In April 2021, Cantrell provided care to a patient who had not smiled in 15 years because of the condition of their teeth. Following surgical extractions in preparation for dentures, the patient sent a letter praising Cantrell’s compassionate care throughout the process. That interaction became her “why.”
“Many times, we don’t know the impact of our actions until after the moment has passed. I carry with me a passion to serve and an incredibly strong desire to become the best surgeon I can be,” she said. “I want to continue bringing joy and making change in peoples’ lives, especially in the surgical setting where patients can feel uneasy and afraid. I want to be a light in their journey, however big or small.”
That approach has been solidified through Cantrell’s experiences at the dental school and its community service learning centers, where fourth-year students complete three, nine-week clinical rotations.
That model of education offered Cantrell a glimpse at life and health care across North Carolina on a clinical journey that cemented her goals for the future.
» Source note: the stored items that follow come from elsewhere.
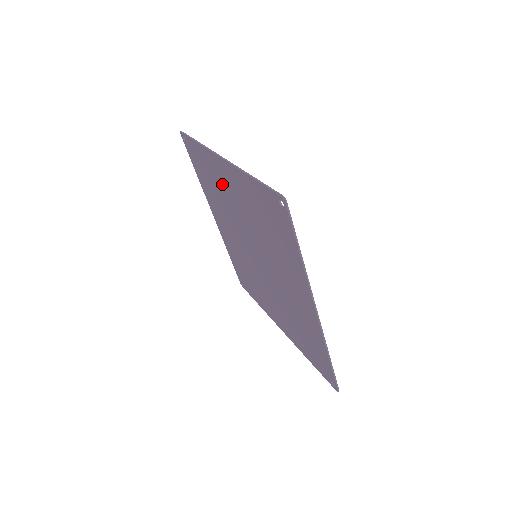
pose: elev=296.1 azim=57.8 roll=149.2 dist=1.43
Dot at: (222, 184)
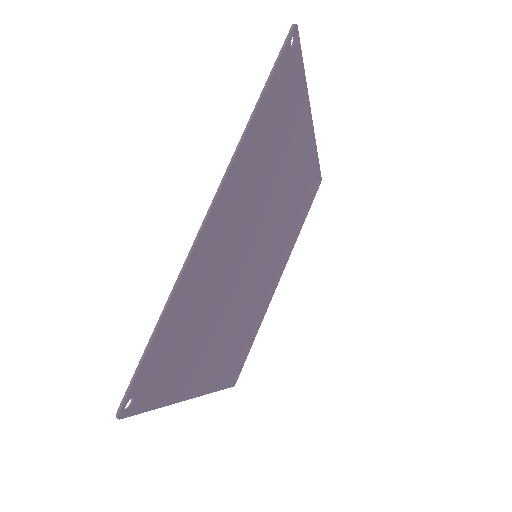
Dot at: (244, 191)
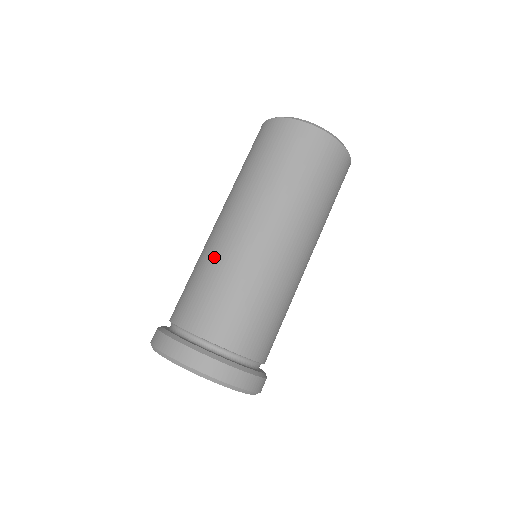
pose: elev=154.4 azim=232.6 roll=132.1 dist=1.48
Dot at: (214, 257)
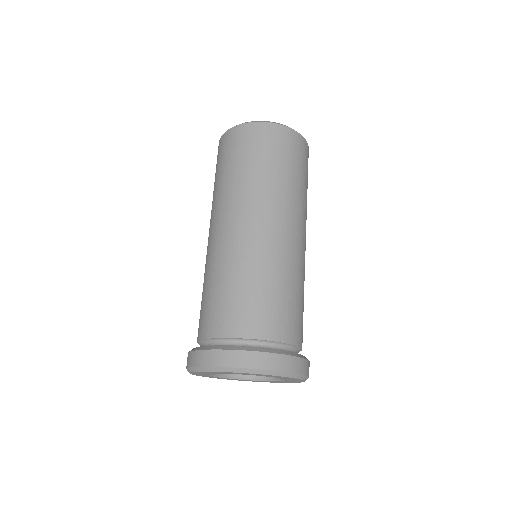
Dot at: (244, 261)
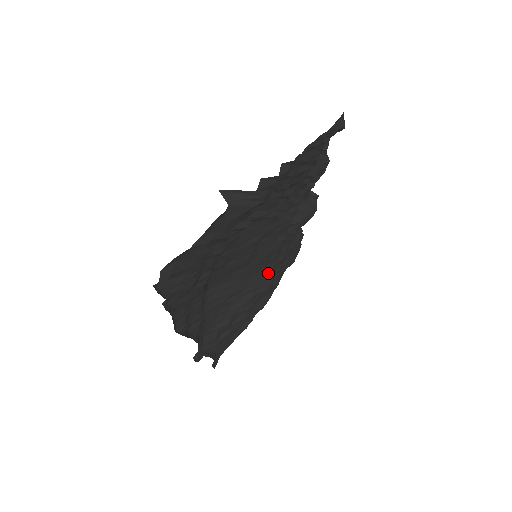
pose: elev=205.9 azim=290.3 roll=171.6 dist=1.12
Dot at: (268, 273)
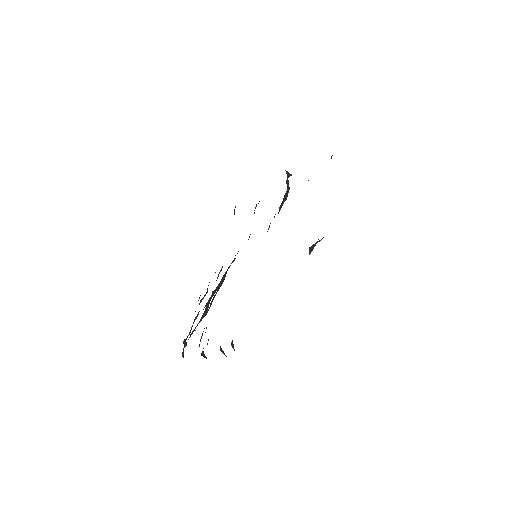
Dot at: (237, 253)
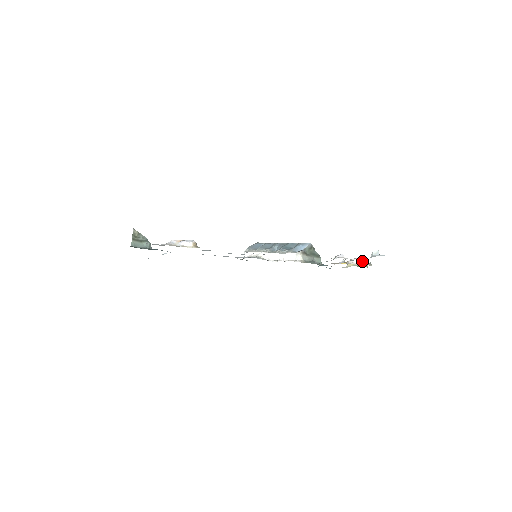
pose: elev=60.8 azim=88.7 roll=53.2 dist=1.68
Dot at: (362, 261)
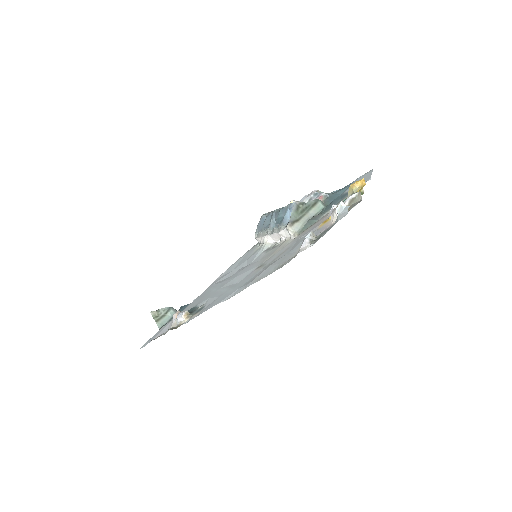
Dot at: occluded
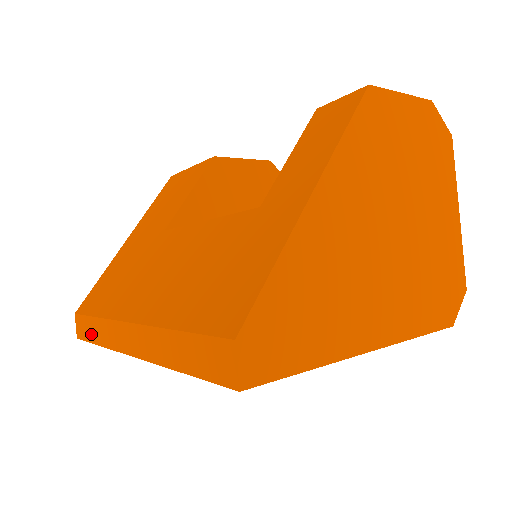
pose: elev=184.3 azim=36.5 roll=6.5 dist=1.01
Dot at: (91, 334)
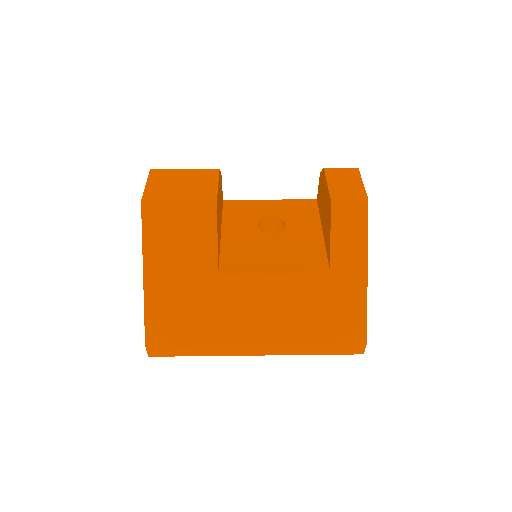
Dot at: (186, 353)
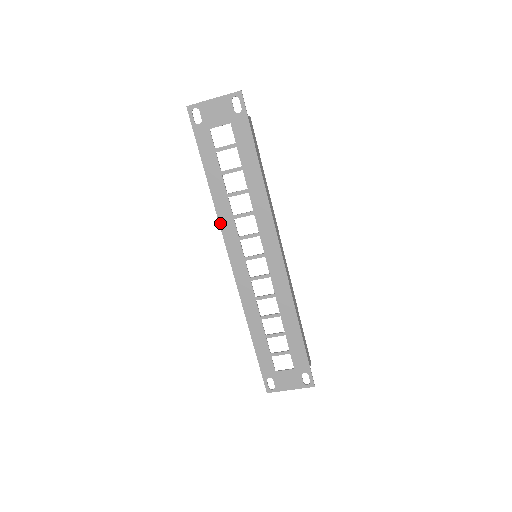
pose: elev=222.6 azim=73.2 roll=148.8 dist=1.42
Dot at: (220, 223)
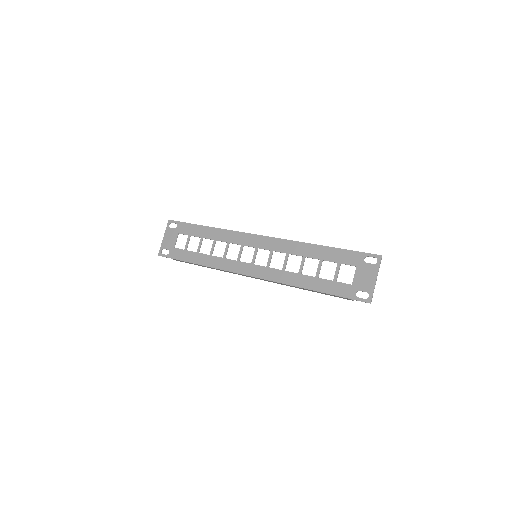
Dot at: (222, 269)
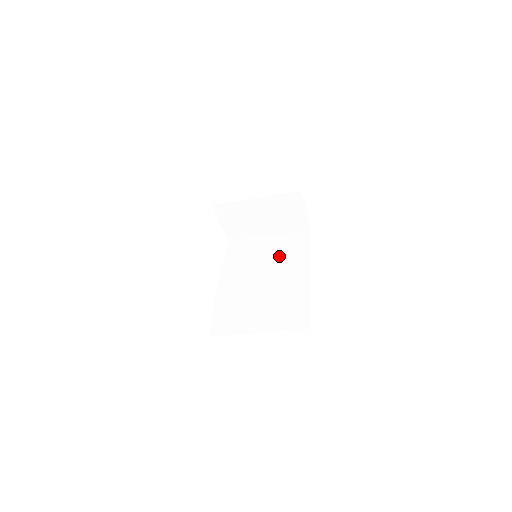
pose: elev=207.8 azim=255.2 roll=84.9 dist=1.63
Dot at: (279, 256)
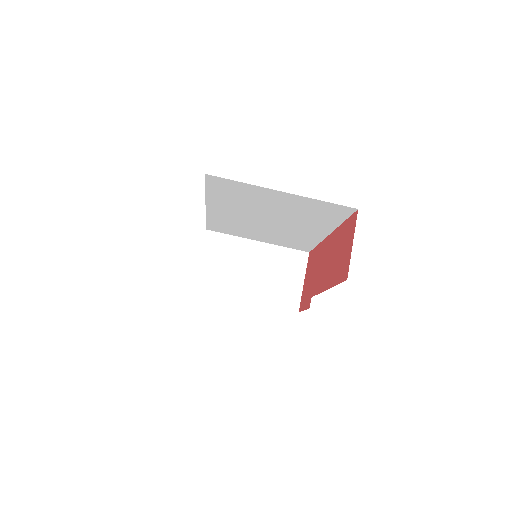
Dot at: occluded
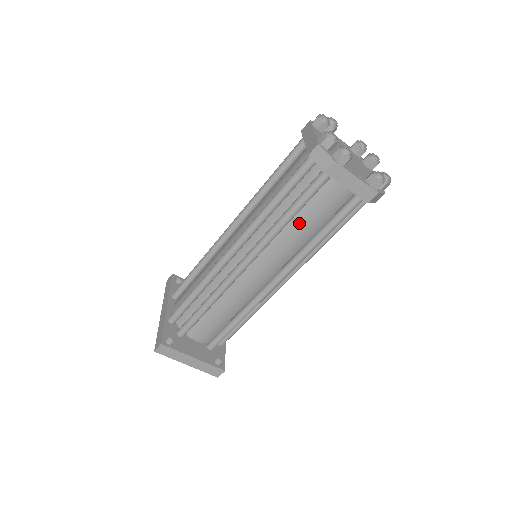
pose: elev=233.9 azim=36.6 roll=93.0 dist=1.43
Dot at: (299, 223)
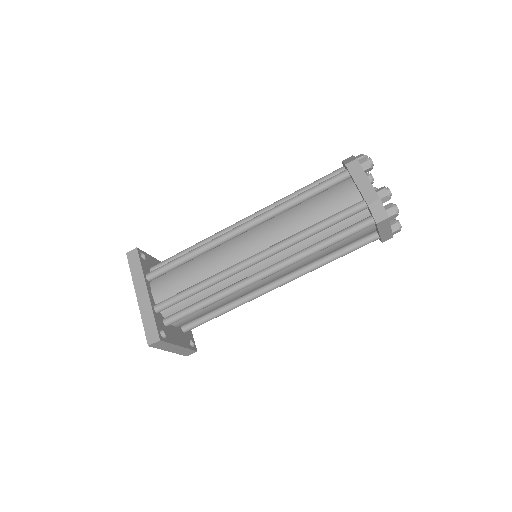
Dot at: (326, 249)
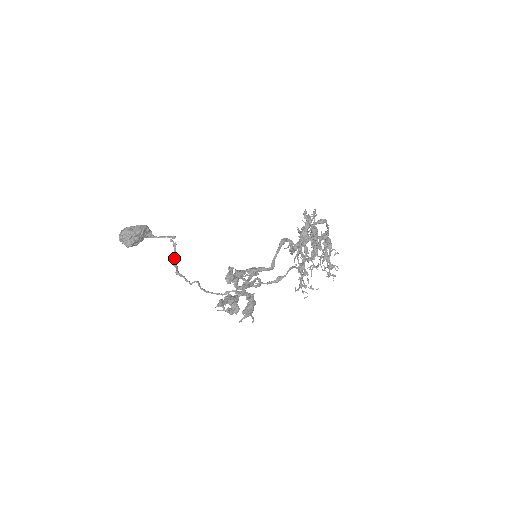
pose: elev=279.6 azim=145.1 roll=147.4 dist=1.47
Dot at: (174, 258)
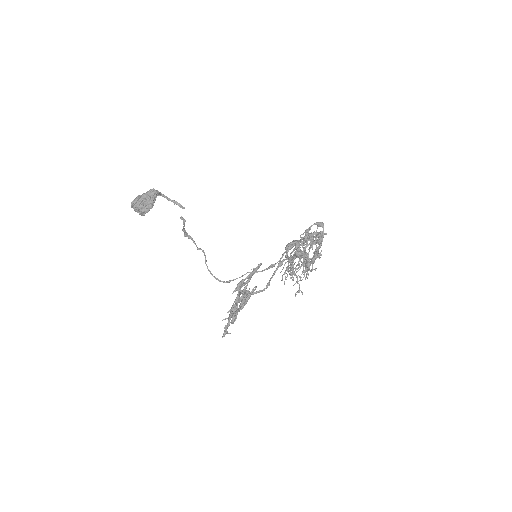
Dot at: (183, 227)
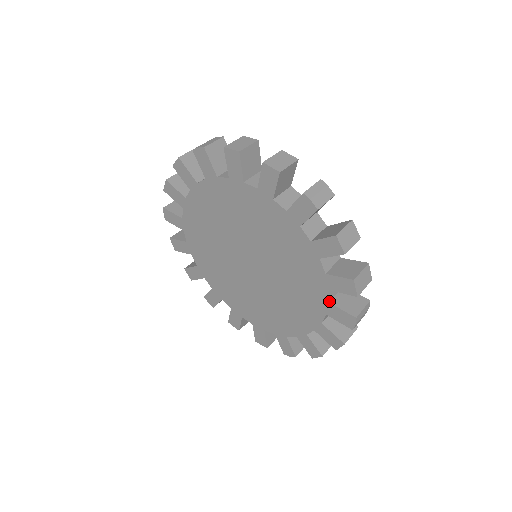
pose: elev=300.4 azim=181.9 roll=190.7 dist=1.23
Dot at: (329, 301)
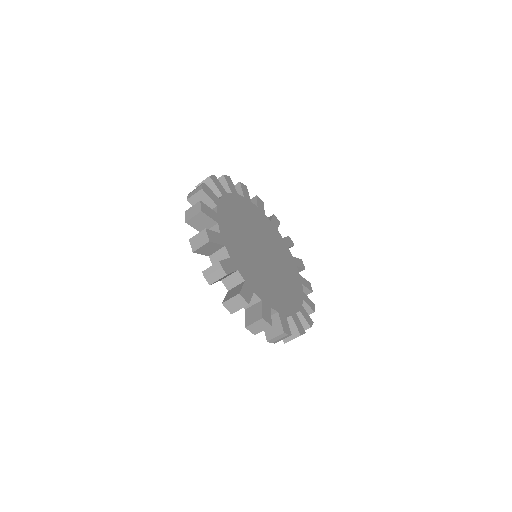
Dot at: occluded
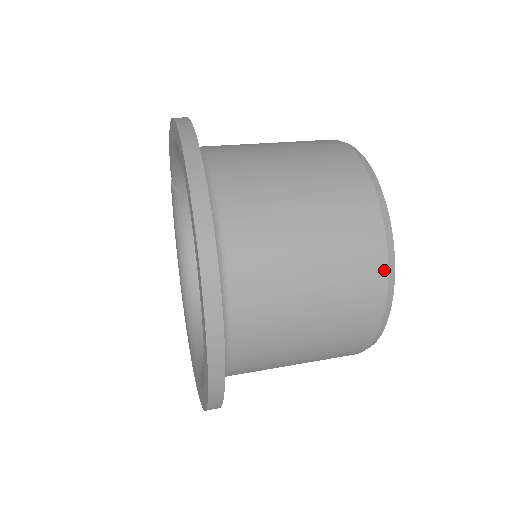
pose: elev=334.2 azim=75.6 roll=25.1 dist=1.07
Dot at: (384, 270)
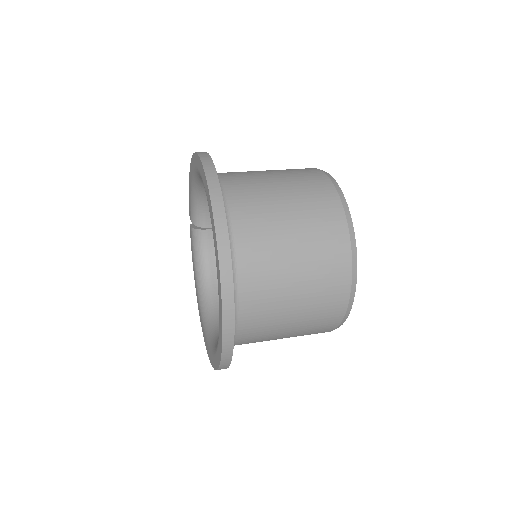
Dot at: (345, 229)
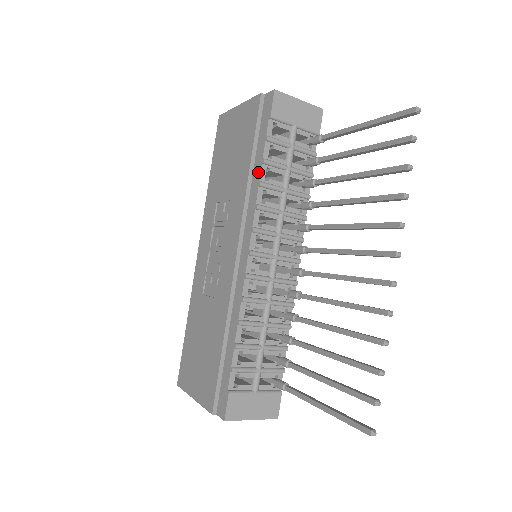
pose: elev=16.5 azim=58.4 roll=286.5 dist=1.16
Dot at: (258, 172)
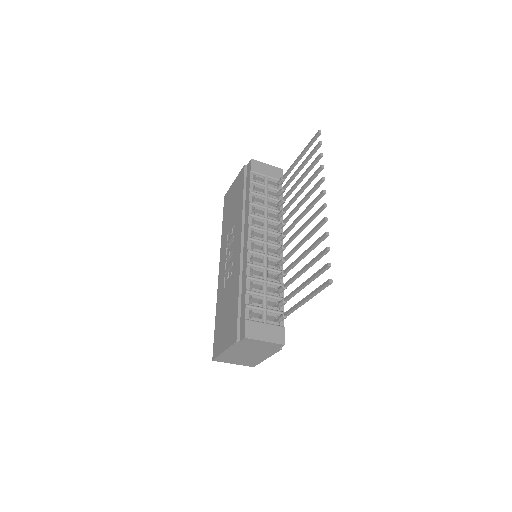
Dot at: (248, 199)
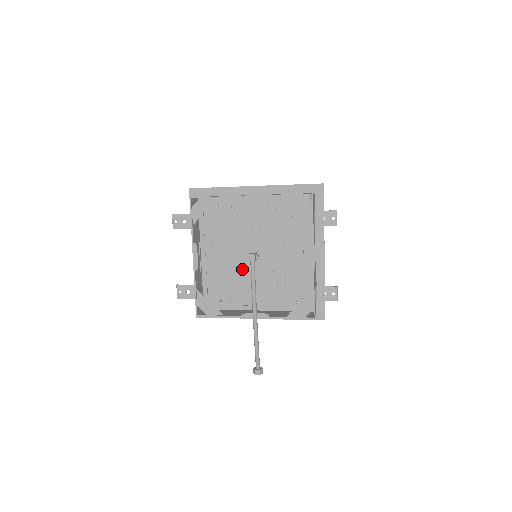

“Dentistry is such an incredibly beautiful field, and I’m thankful my path led me here to ECU to gain such vast clinical experience,” she said.
She hopes current and future students will take to heart the lessons they learn in the classroom, clinic and community.
“Always remember that your perspective on life will ultimately steer your trajectory. Life will throw you curveballs and it will certainly test you, but what’s most important is how you react to it,” she said. “Take the most difficult and challenging adversities and view them from a positive lens: what it’s going to teach you and how it’s going to make you a stronger individual, and in time, a stronger clinician.”
Cantrell will carry those reminders as she begins the next step on her path toward becoming an oral surgeon, going back to her reason for doing what she does in the simplest sense.
“People come to you at their most vulnerable states and put their trust in you,” she said. “I find it so rewarding and honorable to be that person for them.”